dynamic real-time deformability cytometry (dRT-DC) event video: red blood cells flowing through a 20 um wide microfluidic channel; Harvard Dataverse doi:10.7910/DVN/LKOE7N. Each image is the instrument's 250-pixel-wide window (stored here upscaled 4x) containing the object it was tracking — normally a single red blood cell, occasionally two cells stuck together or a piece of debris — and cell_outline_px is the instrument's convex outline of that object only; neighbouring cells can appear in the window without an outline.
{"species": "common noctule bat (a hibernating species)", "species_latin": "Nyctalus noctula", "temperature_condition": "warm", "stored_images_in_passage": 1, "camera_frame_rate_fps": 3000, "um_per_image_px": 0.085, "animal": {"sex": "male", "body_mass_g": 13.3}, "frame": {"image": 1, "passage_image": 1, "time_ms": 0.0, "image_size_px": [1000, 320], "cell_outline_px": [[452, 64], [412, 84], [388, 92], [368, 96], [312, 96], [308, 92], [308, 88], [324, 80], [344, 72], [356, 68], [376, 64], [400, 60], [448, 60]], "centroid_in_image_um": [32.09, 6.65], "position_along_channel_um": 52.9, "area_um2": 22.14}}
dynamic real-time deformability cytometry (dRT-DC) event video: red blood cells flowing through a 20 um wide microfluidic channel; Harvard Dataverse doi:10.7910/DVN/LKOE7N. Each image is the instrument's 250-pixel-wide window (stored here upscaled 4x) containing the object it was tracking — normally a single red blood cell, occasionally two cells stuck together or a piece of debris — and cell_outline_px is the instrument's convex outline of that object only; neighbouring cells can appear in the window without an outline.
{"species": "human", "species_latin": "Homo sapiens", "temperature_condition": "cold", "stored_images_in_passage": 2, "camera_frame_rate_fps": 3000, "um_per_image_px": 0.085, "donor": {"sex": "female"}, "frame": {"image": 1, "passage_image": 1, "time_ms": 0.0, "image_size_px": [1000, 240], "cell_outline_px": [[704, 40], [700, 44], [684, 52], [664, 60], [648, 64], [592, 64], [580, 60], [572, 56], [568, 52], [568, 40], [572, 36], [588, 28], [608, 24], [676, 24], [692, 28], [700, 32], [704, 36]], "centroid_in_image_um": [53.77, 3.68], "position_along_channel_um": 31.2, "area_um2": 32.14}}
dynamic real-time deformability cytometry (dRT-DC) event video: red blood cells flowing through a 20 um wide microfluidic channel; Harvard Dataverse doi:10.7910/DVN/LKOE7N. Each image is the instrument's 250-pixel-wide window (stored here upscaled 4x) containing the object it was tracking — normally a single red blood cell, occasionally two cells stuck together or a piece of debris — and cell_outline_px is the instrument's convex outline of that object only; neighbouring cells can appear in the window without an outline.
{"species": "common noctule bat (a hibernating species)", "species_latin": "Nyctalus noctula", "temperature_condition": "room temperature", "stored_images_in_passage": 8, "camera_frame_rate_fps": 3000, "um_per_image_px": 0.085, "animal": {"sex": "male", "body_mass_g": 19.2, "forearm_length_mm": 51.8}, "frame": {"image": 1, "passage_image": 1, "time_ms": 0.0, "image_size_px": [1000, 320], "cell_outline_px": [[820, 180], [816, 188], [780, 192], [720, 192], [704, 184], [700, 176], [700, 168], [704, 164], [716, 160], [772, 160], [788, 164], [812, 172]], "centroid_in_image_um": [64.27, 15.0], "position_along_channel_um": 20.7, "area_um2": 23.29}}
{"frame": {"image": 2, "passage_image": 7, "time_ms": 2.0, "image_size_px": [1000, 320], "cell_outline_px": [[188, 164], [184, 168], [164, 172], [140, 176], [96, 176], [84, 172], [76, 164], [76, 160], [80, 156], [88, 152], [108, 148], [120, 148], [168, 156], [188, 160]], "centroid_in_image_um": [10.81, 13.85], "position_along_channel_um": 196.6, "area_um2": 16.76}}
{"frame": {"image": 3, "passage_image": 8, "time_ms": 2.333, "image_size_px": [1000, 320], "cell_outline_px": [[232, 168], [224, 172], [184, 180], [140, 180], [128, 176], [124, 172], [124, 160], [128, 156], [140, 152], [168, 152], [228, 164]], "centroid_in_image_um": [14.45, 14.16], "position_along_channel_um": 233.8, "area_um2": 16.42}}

+ + + +

* [WORK INSTRUCTIONS]: Every entry should be printed again exactly as written.

* [RESPONSE]:
dynamic real-time deformability cytometry (dRT-DC) event video: red blood cells flowing through a 20 um wide microfluidic channel; Harvard Dataverse doi:10.7910/DVN/LKOE7N. Each image is the instrument's 250-pixel-wide window (stored here upscaled 4x) containing the object it was tracking — normally a single red blood cell, occasionally two cells stuck together or a piece of debris — and cell_outline_px is the instrument's convex outline of that object only; neighbouring cells can appear in the window without an outline.
{"species": "common noctule bat (a hibernating species)", "species_latin": "Nyctalus noctula", "temperature_condition": "warm", "stored_images_in_passage": 1, "camera_frame_rate_fps": 3000, "um_per_image_px": 0.085, "animal": {"sex": "male", "body_mass_g": 13.3}, "frame": {"image": 1, "passage_image": 1, "time_ms": 0.0, "image_size_px": [1000, 320], "cell_outline_px": [[452, 64], [412, 84], [388, 92], [368, 96], [312, 96], [308, 92], [308, 88], [324, 80], [344, 72], [356, 68], [376, 64], [400, 60], [448, 60]], "centroid_in_image_um": [32.09, 6.65], "position_along_channel_um": 52.9, "area_um2": 22.14}}
dynamic real-time deformability cytometry (dRT-DC) event video: red blood cells flowing through a 20 um wide microfluidic channel; Harvard Dataverse doi:10.7910/DVN/LKOE7N. Each image is the instrument's 250-pixel-wide window (stored here upscaled 4x) containing the object it was tracking — normally a single red blood cell, occasionally two cells stuck together or a piece of debris — and cell_outline_px is the instrument's convex outline of that object only; neighbouring cells can appear in the window without an outline.
{"species": "human", "species_latin": "Homo sapiens", "temperature_condition": "cold", "stored_images_in_passage": 2, "camera_frame_rate_fps": 3000, "um_per_image_px": 0.085, "donor": {"sex": "female"}, "frame": {"image": 1, "passage_image": 1, "time_ms": 0.0, "image_size_px": [1000, 240], "cell_outline_px": [[704, 40], [700, 44], [684, 52], [664, 60], [648, 64], [592, 64], [580, 60], [572, 56], [568, 52], [568, 40], [572, 36], [588, 28], [608, 24], [676, 24], [692, 28], [700, 32], [704, 36]], "centroid_in_image_um": [53.77, 3.68], "position_along_channel_um": 31.2, "area_um2": 32.14}}
dynamic real-time deformability cytometry (dRT-DC) event video: red blood cells flowing through a 20 um wide microfluidic channel; Harvard Dataverse doi:10.7910/DVN/LKOE7N. Each image is the instrument's 250-pixel-wide window (stored here upscaled 4x) containing the object it was tracking — normally a single red blood cell, occasionally two cells stuck together or a piece of debris — and cell_outline_px is the instrument's convex outline of that object only; neighbouring cells can appear in the window without an outline.
{"species": "common noctule bat (a hibernating species)", "species_latin": "Nyctalus noctula", "temperature_condition": "room temperature", "stored_images_in_passage": 8, "camera_frame_rate_fps": 3000, "um_per_image_px": 0.085, "animal": {"sex": "male", "body_mass_g": 19.2, "forearm_length_mm": 51.8}, "frame": {"image": 1, "passage_image": 1, "time_ms": 0.0, "image_size_px": [1000, 320], "cell_outline_px": [[820, 180], [816, 188], [780, 192], [720, 192], [704, 184], [700, 176], [700, 168], [704, 164], [716, 160], [772, 160], [788, 164], [812, 172]], "centroid_in_image_um": [64.27, 15.0], "position_along_channel_um": 20.7, "area_um2": 23.29}}
{"frame": {"image": 2, "passage_image": 7, "time_ms": 2.0, "image_size_px": [1000, 320], "cell_outline_px": [[188, 164], [184, 168], [164, 172], [140, 176], [96, 176], [84, 172], [76, 164], [76, 160], [80, 156], [88, 152], [108, 148], [120, 148], [168, 156], [188, 160]], "centroid_in_image_um": [10.81, 13.85], "position_along_channel_um": 196.6, "area_um2": 16.76}}
{"frame": {"image": 3, "passage_image": 8, "time_ms": 2.333, "image_size_px": [1000, 320], "cell_outline_px": [[232, 168], [224, 172], [184, 180], [140, 180], [128, 176], [124, 172], [124, 160], [128, 156], [140, 152], [168, 152], [228, 164]], "centroid_in_image_um": [14.45, 14.16], "position_along_channel_um": 233.8, "area_um2": 16.42}}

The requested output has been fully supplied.